= John F. Garver =

John Franklin Garver (28 January 1878 – 3 March 1949) was an American leader in the Reorganized Church of Jesus Christ of Latter Day Saints (RLDS Church).

Garver was born in Bristol, Indiana. He was educated at Graceland College. In 1912, Garver became a member of the Board of Trustees of Graceland College; he was also a leader of the RLDS Church in Lamoni, Iowa.

On 13 October 1922, RLDS Church president Frederick M. Smith appointed Garver as an apostle of the church and a member of the Council of Twelve Apostles. At this time, Garver moved to Independence, Missouri, where the headquarters of the RLDS Church had been moved to in 1915. He was elected as the president of the Board of Trustees for Graceland College in 1932.

Garver was a member of the Council of Twelve Apostles until April 1946, when new church president Israel A. Smith selected Garver and F. Henry Edwards as his counselors in the church's First Presidency. Garver served in this capacity until his death in Independence at the age of 71. He was succeeded in the First Presidency by W. Wallace Smith.

→ **SET PROBLEM 1**
Return the passage of the John F. Garver article between "John Franklin Garver" and "Saints (RLDS Church).", inclusive.

→ **INFORMATION GIVEN**
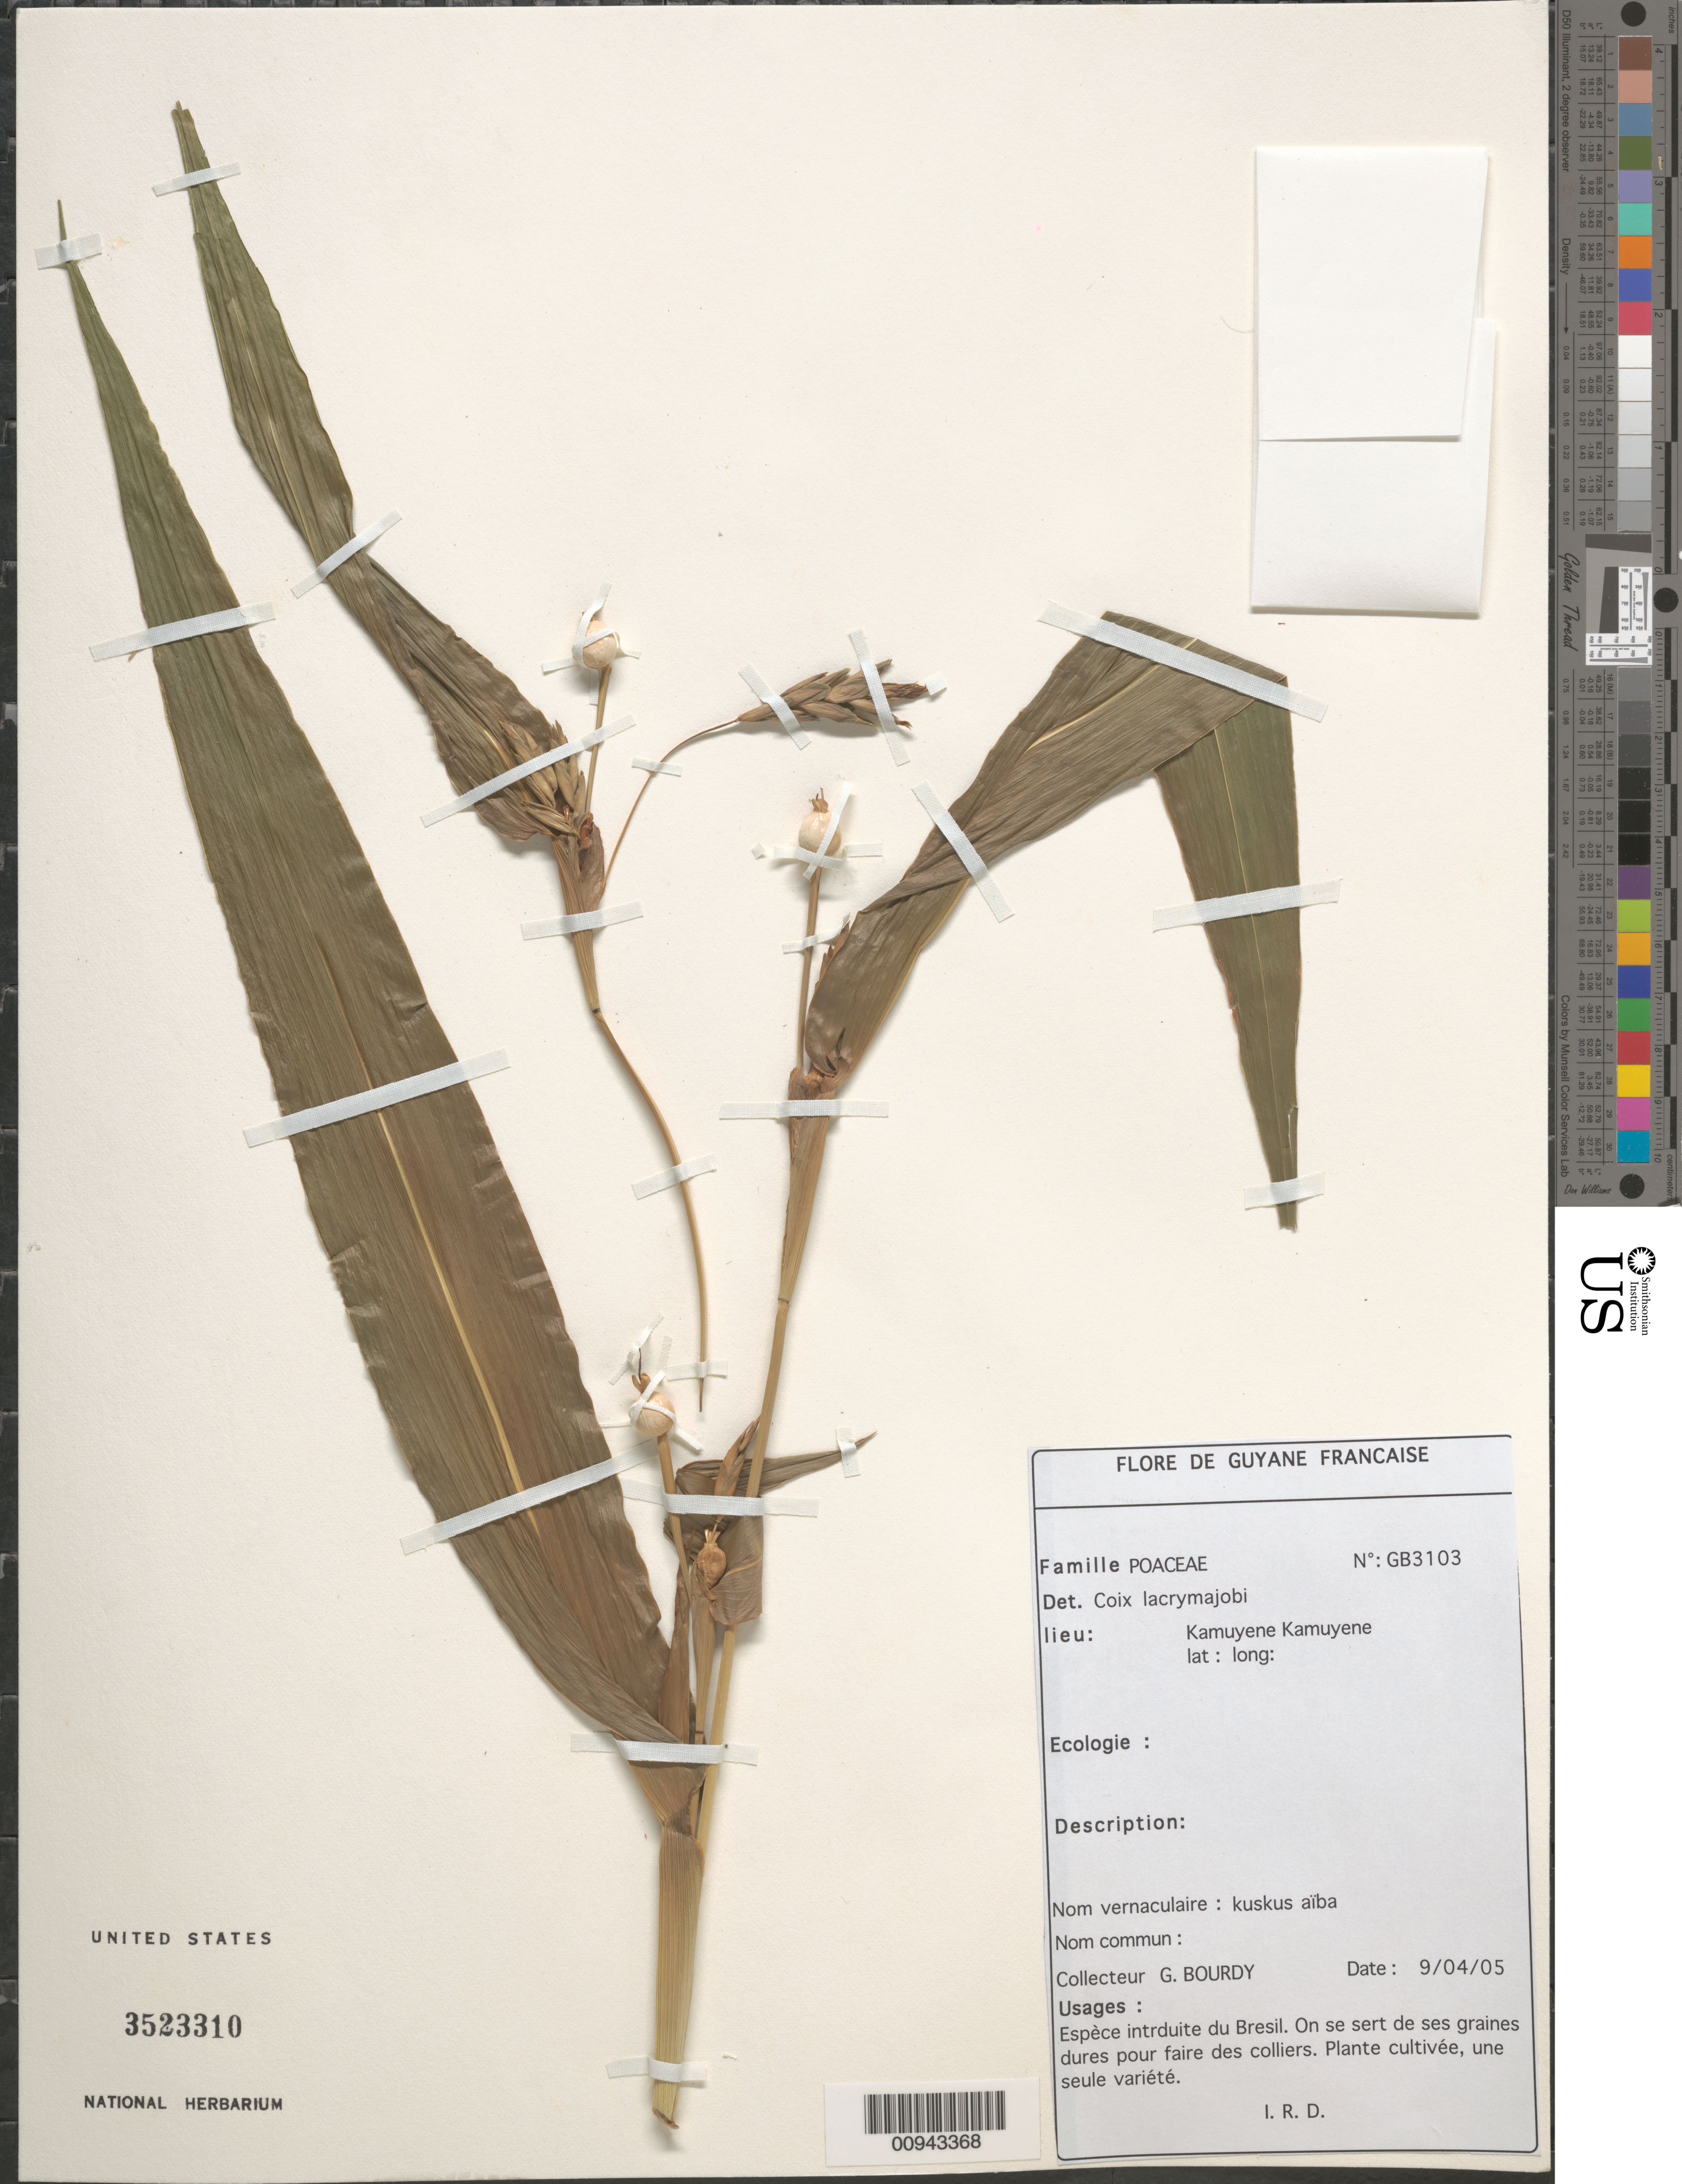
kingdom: Plantae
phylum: Tracheophyta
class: Liliopsida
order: Poales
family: Poaceae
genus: Coix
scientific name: Coix lacryma-jobi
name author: L.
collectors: G. Bourdy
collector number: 3103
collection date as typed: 9-Apr-05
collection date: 2005-04-09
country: French Guiana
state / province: Cayenne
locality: Kamuyene Kamuyene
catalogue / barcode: US 3523310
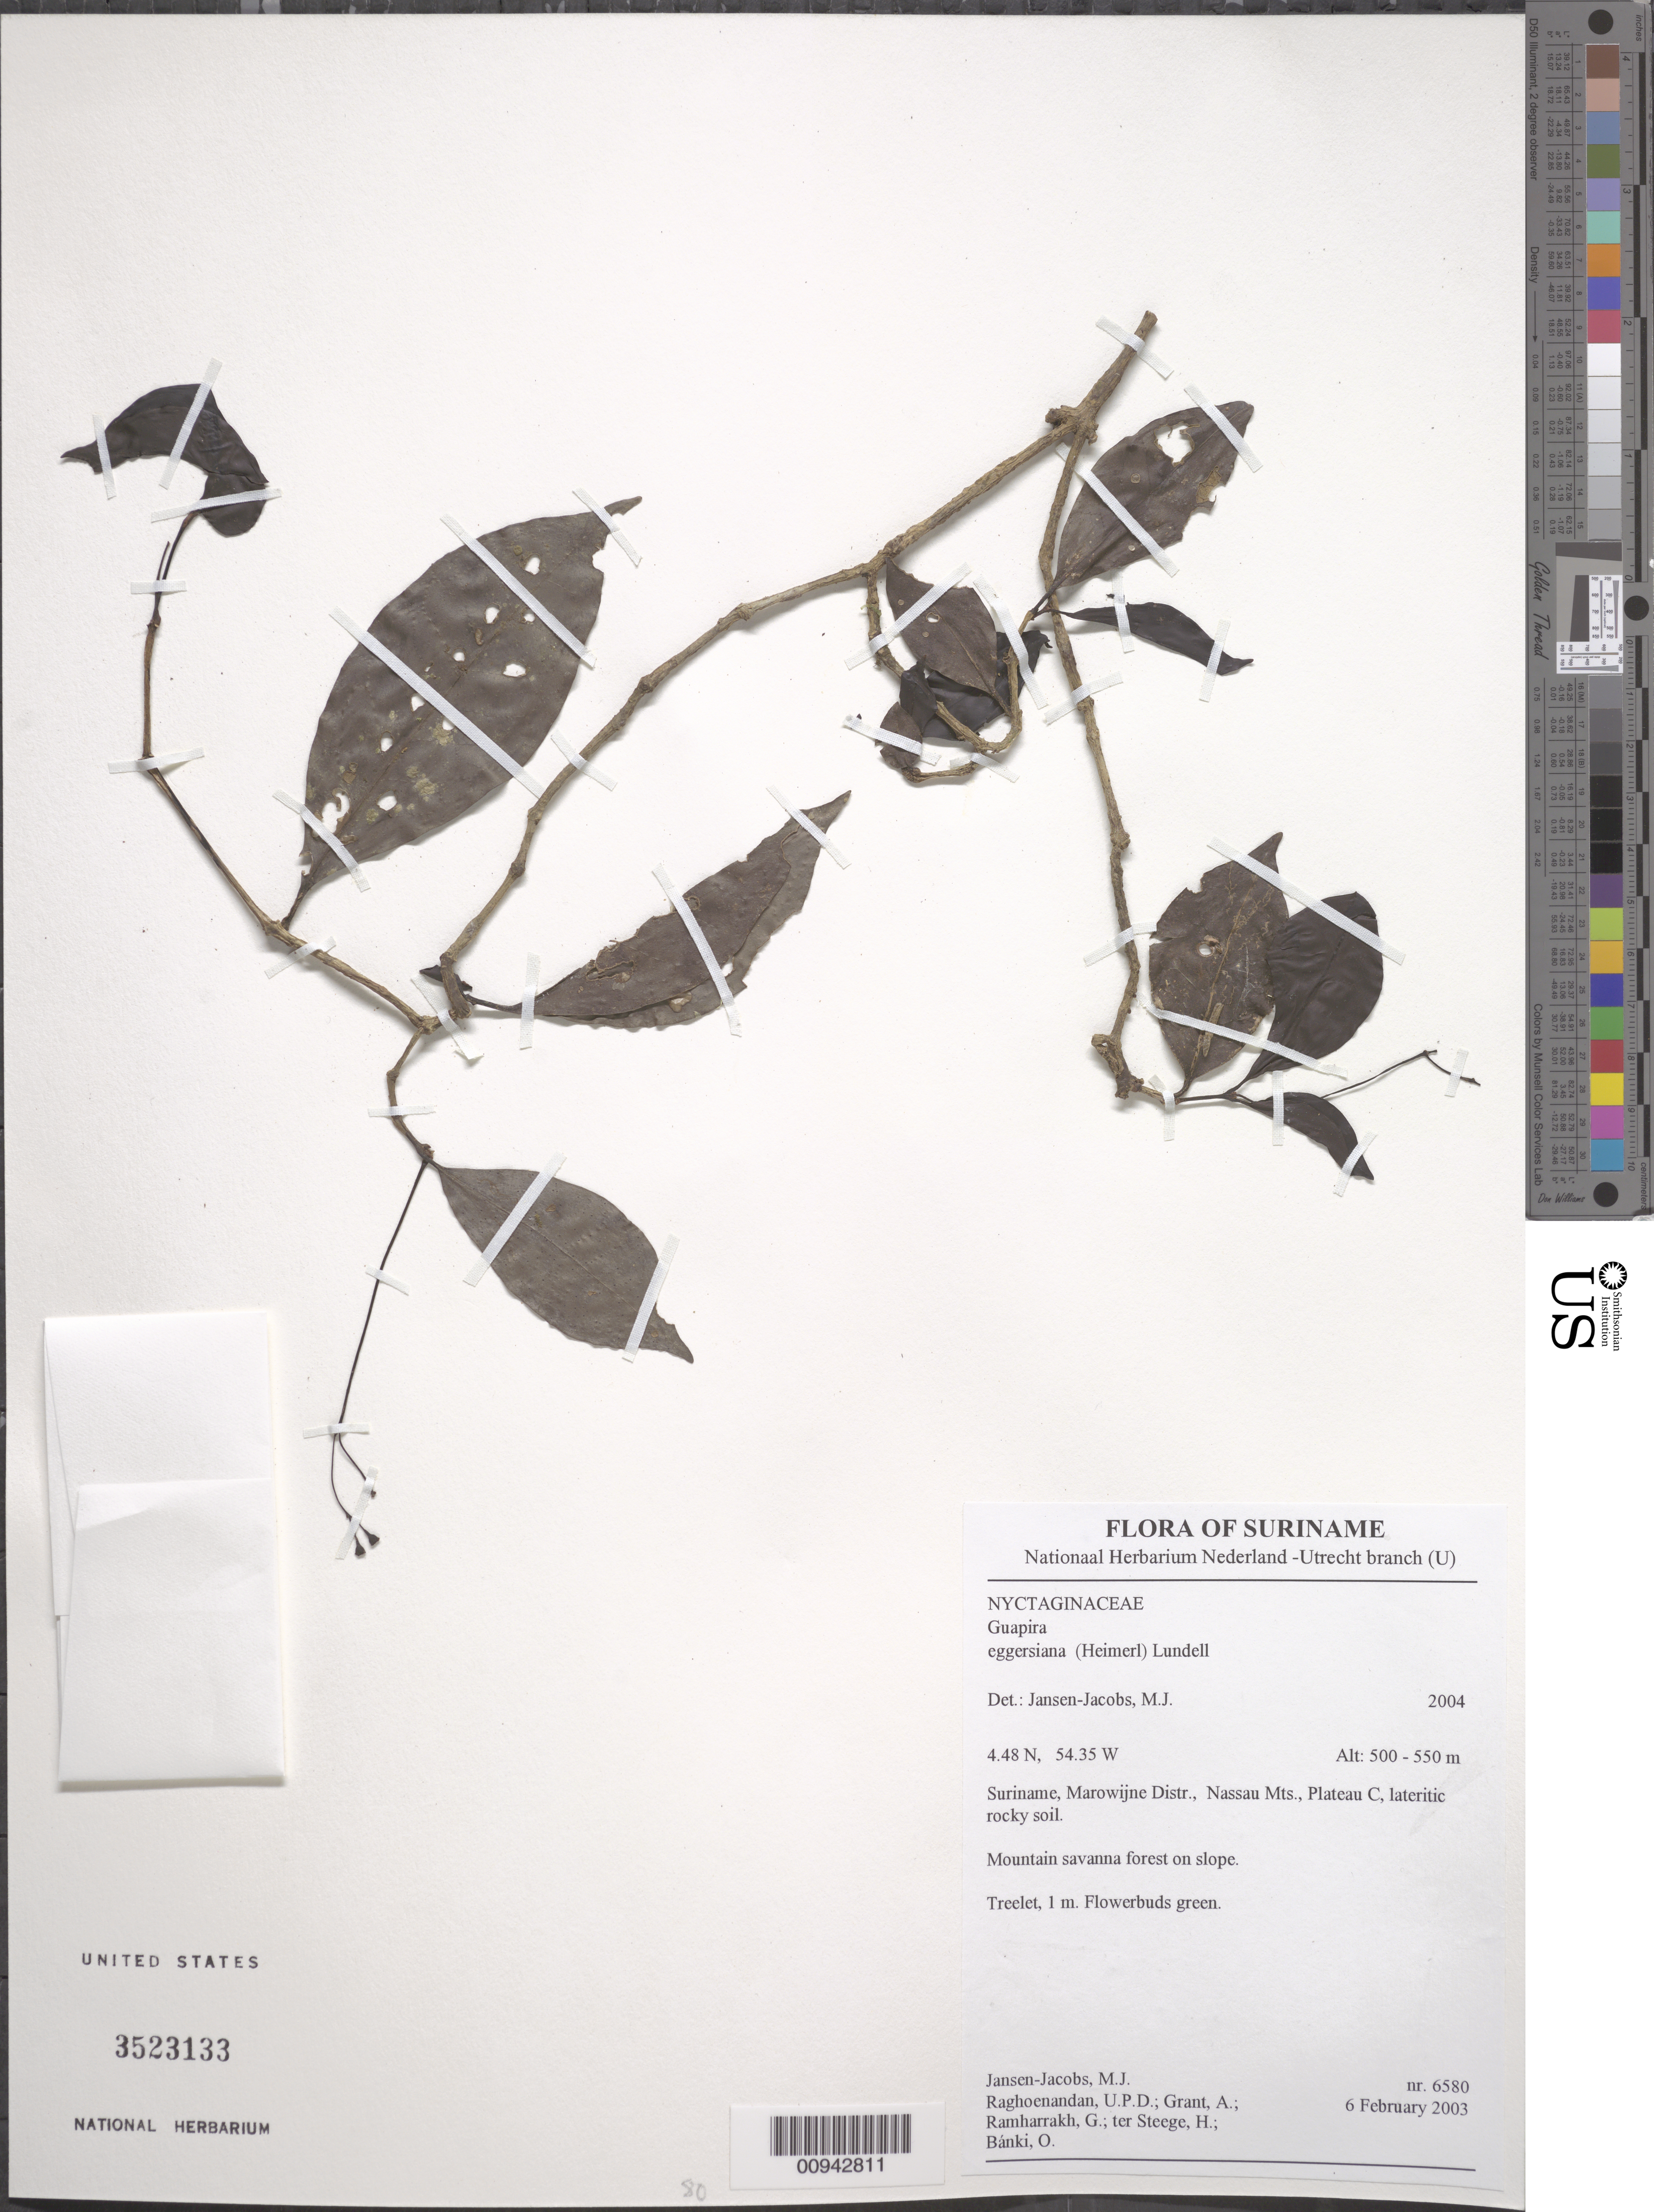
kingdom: Plantae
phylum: Tracheophyta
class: Magnoliopsida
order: Caryophyllales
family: Nyctaginaceae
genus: Guapira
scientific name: Guapira eggersiana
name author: (Heimerl) Lundell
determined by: Jansen-Jacobs, M. J., (U), Nationaal Herbarium Nederland, Utrecht University branch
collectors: M. J. Jansen-Jacobs, U. Raghoenandan, A. Grant, G. Ramharrakh, H. ter Steege & O. Bánki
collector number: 6580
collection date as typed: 6-Feb-03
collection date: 2003-02-06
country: Suriname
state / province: Marowijne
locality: Nassau Mts., Plateau C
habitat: Lateritic rocky soil. Mountain savanna forest on slope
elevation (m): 500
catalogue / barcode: US 3523133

→ **SET PROBLEM 2**
In the entries, change "locality" to "site" in the lines between the ones holding "genus: Coix" and "genus: Guapira", inclusive, and give only those lines, otherwise unchanged and without the pictures.

→ **WORKED ANSWER 1**
John Franklin Garver (28 January 1878 – 3 March 1949) was an American leader in the Reorganized Church of Jesus Christ of Latter Day Saints (RLDS Church).

→ **WORKED ANSWER 2**
genus: Coix
scientific name: Coix lacryma-jobi
name author: L.
collectors: G. Bourdy
collector number: 3103
collection date as typed: 9-Apr-05
collection date: 2005-04-09
country: French Guiana
state / province: Cayenne
site: Kamuyene Kamuyene
catalogue / barcode: US 3523310
kingdom: Plantae
phylum: Tracheophyta
class: Magnoliopsida
order: Caryophyllales
family: Nyctaginaceae
genus: Guapira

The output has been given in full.